Bir Ofis Stilim Bile Yok Anlıyor Musun?

 

Servis bekliyorum sabah. Kalabalık bir köprü dibi. Kadınlı erkekli pek çok kişi de kendi şirketlerinin servisini bekliyor. Aslında her zaman aynı kişiler orada da, sanki bugün bir yadırgama hali var üzerimde. Onları değil yahu, kendimi…

summer_office_fashion_design_Dress_1street-style-spotlight-bright-sneakers-600x450

 

 

 

 

 

 

 

 

Önce hepsinin üzerine baktım, uyanalı 15 dk olmuş ve hala kendine gelememiş kurbağa bakışlı gözlerimle…

Ablalar kumaş pantolon, şık bir ceket ve topuklu ayakkabıları geçirmişler üzerlerine salınıyorlar fönlü saçları ile…

Ben mi? Bordo bir bez ayakkabı, yerlere kadar uzanan salaş hırka, siyah sıradan bir t-shirt ve paçası kıvrılmış siyah pantolon… En büyük aksesuarım da kafama taktığım güneş gözlüğüm ve alyansım.

Acaba sorun bende mi, onlarda mı? Yoksa çalıştığım ortamda mı?

E ama ben bir gün bile bu tarz giyindim mi ki diğer çalıştığım yerlerde de?

Yoo…

Yani ben hiç ofis stili olan biri olmamışım meğerse… Şimdi karşılaştım bu gerçekle.

Yadırgadım.
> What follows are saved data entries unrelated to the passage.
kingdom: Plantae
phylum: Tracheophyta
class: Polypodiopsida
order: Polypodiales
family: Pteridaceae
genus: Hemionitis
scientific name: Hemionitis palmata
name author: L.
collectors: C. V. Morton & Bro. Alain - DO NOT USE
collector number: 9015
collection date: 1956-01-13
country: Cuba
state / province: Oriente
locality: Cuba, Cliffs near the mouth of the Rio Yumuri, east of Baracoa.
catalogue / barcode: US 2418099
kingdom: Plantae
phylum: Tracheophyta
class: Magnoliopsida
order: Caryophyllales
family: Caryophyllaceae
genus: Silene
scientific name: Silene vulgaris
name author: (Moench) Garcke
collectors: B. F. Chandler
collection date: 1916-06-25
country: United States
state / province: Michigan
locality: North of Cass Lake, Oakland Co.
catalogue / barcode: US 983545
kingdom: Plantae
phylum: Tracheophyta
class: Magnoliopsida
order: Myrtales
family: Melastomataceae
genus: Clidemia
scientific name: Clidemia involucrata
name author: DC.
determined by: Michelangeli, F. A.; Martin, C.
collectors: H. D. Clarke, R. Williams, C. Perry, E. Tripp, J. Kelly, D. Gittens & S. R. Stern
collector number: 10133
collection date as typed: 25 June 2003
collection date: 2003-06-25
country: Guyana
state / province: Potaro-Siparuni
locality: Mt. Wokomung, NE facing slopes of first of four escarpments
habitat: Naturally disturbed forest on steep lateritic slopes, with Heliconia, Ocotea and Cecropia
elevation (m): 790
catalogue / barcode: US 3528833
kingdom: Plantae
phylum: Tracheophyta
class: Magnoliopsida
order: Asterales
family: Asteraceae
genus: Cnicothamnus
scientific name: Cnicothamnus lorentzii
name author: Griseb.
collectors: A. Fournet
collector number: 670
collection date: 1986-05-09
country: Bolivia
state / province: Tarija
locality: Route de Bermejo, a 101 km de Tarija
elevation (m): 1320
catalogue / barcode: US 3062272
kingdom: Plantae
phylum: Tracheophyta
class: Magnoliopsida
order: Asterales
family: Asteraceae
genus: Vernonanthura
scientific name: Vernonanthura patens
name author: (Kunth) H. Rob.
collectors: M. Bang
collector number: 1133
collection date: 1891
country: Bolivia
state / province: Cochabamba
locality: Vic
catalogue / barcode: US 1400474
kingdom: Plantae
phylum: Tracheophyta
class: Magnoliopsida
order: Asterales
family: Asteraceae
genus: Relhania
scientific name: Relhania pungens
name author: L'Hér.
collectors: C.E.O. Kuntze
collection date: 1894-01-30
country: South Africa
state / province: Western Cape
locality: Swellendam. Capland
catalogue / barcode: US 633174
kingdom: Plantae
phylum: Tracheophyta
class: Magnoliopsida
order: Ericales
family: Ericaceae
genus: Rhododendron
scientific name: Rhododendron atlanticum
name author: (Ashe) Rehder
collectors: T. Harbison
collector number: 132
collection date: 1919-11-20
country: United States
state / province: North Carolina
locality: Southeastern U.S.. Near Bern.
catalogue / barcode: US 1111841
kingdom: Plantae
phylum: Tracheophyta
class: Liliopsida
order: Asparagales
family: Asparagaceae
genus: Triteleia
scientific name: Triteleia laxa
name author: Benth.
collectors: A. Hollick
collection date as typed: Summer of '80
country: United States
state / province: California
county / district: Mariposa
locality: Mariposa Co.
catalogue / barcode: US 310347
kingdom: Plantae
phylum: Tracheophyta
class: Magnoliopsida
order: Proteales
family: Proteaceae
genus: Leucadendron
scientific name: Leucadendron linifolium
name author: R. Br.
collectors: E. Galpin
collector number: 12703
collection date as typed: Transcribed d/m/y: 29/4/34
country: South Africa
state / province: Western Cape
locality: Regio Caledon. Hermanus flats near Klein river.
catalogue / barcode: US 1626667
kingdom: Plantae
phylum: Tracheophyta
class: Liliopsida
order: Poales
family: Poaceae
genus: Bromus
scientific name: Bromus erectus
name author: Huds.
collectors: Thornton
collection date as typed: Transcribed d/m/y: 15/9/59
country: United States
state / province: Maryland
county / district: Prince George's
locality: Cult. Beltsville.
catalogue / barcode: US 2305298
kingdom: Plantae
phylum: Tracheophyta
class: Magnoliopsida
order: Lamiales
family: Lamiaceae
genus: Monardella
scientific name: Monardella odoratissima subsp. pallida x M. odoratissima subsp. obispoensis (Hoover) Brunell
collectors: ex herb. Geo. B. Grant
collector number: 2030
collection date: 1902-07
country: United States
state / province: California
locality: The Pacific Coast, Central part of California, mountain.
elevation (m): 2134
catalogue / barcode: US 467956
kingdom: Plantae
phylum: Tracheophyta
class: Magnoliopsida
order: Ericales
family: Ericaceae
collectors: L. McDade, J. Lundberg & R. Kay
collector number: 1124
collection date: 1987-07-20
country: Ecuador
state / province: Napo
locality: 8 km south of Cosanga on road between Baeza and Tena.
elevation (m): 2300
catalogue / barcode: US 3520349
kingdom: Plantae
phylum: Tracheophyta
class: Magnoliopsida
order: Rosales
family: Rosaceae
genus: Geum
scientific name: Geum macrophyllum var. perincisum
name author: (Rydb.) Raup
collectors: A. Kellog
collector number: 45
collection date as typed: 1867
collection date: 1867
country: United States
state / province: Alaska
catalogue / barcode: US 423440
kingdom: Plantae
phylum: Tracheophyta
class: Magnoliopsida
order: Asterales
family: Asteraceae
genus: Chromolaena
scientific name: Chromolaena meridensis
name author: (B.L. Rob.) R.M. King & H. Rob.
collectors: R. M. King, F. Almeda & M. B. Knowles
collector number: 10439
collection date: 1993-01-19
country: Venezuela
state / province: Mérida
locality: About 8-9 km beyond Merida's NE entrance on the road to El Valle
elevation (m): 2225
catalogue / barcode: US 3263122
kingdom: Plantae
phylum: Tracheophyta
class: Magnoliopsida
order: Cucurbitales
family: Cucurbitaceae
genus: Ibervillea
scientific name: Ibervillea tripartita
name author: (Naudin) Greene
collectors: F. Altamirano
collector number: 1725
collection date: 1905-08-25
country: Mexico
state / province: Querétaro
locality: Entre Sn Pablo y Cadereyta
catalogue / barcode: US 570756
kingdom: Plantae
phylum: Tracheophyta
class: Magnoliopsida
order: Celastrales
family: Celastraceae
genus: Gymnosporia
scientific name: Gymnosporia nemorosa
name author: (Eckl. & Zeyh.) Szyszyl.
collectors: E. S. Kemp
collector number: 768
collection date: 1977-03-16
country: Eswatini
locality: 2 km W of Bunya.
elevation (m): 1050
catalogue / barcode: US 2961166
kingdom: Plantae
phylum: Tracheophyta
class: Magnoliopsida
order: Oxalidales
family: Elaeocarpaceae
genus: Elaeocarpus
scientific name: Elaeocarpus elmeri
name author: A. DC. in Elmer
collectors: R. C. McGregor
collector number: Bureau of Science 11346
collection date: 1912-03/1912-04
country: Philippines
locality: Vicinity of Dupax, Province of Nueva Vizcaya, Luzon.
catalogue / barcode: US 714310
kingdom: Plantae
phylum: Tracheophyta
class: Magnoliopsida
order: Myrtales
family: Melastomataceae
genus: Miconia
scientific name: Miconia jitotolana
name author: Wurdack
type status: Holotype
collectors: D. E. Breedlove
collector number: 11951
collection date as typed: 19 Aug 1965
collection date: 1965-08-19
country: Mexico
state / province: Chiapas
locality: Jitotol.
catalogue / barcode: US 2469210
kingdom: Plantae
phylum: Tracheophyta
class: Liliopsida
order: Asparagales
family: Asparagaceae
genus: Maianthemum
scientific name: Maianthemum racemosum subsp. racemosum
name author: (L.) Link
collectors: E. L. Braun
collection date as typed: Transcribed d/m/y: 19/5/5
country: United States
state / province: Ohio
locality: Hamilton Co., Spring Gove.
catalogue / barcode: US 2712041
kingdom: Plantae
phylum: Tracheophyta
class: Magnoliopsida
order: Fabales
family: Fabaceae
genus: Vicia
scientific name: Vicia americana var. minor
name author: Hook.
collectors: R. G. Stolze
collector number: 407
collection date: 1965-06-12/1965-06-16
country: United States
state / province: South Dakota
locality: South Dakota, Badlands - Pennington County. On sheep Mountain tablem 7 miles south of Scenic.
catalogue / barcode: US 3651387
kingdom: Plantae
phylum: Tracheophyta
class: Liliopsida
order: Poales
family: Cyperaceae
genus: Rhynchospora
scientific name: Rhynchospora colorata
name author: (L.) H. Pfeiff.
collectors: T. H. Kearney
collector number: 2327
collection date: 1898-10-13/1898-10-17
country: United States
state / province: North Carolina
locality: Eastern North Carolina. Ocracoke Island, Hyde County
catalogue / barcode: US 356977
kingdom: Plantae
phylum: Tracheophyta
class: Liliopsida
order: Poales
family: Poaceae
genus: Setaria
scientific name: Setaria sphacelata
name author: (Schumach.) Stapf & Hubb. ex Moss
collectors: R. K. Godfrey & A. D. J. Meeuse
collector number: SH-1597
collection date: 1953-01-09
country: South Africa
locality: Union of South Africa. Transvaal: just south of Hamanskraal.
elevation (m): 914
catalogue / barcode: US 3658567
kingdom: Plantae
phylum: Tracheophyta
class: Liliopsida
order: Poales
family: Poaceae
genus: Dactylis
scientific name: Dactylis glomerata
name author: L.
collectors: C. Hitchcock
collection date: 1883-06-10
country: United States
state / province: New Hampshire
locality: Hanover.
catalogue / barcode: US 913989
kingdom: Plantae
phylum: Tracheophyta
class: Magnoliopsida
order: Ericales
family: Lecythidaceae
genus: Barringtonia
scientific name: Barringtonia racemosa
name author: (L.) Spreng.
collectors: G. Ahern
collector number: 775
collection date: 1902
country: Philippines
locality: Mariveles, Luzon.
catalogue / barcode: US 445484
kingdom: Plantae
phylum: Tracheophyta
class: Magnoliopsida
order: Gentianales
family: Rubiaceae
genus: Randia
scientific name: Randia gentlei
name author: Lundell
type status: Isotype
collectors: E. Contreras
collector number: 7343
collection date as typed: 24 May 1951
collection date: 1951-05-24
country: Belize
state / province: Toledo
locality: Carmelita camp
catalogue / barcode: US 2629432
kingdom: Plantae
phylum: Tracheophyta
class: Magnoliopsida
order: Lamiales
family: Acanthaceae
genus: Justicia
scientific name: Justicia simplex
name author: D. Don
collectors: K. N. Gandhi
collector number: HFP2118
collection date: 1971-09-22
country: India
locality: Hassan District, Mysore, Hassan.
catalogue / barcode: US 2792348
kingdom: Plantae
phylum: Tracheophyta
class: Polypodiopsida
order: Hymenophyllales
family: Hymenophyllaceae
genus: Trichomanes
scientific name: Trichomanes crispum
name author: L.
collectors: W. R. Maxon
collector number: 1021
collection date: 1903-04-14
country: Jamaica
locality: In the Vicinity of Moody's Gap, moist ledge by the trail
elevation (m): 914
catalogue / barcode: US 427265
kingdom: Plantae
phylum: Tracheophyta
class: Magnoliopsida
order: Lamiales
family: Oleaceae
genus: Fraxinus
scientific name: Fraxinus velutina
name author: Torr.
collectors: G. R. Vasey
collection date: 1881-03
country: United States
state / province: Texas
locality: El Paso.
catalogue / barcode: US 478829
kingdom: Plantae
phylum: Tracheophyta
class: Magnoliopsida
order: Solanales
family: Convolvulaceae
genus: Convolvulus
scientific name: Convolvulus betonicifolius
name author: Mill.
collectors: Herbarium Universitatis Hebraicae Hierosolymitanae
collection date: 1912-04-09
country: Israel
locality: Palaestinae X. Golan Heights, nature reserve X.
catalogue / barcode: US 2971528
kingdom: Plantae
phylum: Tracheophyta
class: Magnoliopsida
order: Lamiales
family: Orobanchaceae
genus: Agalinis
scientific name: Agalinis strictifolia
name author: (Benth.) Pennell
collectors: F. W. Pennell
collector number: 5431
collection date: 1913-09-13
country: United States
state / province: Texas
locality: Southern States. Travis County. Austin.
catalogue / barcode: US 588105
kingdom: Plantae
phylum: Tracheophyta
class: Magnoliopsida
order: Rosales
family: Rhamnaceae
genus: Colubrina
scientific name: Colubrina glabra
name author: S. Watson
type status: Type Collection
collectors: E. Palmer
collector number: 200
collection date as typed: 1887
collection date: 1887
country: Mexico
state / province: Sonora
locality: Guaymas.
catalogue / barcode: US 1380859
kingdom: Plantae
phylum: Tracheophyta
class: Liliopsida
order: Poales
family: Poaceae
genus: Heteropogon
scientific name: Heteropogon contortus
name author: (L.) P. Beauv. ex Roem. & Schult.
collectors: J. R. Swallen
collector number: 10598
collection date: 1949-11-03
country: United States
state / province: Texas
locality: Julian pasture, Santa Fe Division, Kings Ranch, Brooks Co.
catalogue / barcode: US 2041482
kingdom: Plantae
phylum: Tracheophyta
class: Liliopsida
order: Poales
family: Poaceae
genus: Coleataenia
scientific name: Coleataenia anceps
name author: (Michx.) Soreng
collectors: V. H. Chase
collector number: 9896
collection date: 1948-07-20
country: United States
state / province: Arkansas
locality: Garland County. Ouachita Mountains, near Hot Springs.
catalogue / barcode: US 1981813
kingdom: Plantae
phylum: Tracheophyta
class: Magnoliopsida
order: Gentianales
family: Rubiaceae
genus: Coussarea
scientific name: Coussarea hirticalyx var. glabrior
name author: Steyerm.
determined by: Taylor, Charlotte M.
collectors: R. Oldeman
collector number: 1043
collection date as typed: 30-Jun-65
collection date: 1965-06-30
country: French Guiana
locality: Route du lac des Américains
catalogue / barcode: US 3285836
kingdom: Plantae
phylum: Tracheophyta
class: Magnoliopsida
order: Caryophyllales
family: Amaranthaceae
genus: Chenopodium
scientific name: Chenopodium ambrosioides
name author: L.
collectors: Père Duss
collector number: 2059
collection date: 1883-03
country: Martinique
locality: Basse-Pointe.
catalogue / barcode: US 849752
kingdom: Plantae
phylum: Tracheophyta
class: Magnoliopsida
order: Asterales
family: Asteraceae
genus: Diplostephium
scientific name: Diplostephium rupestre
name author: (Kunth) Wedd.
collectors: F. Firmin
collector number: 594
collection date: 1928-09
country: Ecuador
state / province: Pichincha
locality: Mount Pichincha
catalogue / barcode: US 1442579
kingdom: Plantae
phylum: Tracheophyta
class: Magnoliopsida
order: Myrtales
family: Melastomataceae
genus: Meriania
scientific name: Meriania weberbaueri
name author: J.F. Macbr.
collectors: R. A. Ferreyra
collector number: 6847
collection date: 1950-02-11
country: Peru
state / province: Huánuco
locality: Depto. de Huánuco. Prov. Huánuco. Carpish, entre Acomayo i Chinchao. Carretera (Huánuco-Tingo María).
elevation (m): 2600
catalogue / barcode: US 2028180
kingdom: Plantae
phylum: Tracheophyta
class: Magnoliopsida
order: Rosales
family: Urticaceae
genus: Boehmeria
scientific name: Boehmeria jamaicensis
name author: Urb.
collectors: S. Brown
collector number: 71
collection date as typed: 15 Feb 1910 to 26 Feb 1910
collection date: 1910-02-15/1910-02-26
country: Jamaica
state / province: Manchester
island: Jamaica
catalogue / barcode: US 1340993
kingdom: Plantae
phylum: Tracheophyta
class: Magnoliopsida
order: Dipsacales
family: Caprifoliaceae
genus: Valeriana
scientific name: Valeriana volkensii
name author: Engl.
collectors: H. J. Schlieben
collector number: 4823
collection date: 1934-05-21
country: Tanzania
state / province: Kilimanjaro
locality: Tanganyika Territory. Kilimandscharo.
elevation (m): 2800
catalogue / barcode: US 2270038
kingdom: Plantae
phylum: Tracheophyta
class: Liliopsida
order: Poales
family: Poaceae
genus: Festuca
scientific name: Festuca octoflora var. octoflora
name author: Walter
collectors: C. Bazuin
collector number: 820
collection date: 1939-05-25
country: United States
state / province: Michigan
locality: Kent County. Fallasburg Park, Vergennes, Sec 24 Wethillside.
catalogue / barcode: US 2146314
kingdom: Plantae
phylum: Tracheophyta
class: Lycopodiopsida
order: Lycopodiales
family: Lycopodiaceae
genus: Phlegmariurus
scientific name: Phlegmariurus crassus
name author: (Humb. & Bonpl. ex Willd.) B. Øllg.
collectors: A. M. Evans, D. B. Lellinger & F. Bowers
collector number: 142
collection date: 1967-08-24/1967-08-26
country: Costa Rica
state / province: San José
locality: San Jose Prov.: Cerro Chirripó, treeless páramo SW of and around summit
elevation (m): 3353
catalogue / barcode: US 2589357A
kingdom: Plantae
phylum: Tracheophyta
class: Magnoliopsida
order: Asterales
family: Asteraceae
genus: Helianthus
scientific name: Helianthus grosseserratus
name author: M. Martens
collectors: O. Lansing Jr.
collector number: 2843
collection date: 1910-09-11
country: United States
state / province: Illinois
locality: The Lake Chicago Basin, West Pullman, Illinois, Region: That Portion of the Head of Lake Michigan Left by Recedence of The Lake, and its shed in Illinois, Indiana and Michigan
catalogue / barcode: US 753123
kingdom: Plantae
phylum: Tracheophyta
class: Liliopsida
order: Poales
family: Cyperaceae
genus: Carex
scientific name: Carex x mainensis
Ulan Ezgi, bir baltaya sap olamadın dedim. Senin büyüdüğünü anlamamalarının sebebi de bu işte kızım. Giyersen salaş salaş kıyafetleri, ne anlasın sokaktaki amca büyük bir firmada yaptığın işi?..

Alacaksın şöyle en ünlü markaların, en klasik kesimlerini; çekeceksin altına en incesinden stiletto ayakkabı modellerini gör bakalım nasıl da hanımefendi etiketini kapıyorsun hemen.

Tüm bunları kendi kendime düşündükten sonra, birden çenesini kapamayan iç sesime bir tokat da diğer iç sesimden geldi. Yani sabah sabah iç ses savaşı yaşadım durdum.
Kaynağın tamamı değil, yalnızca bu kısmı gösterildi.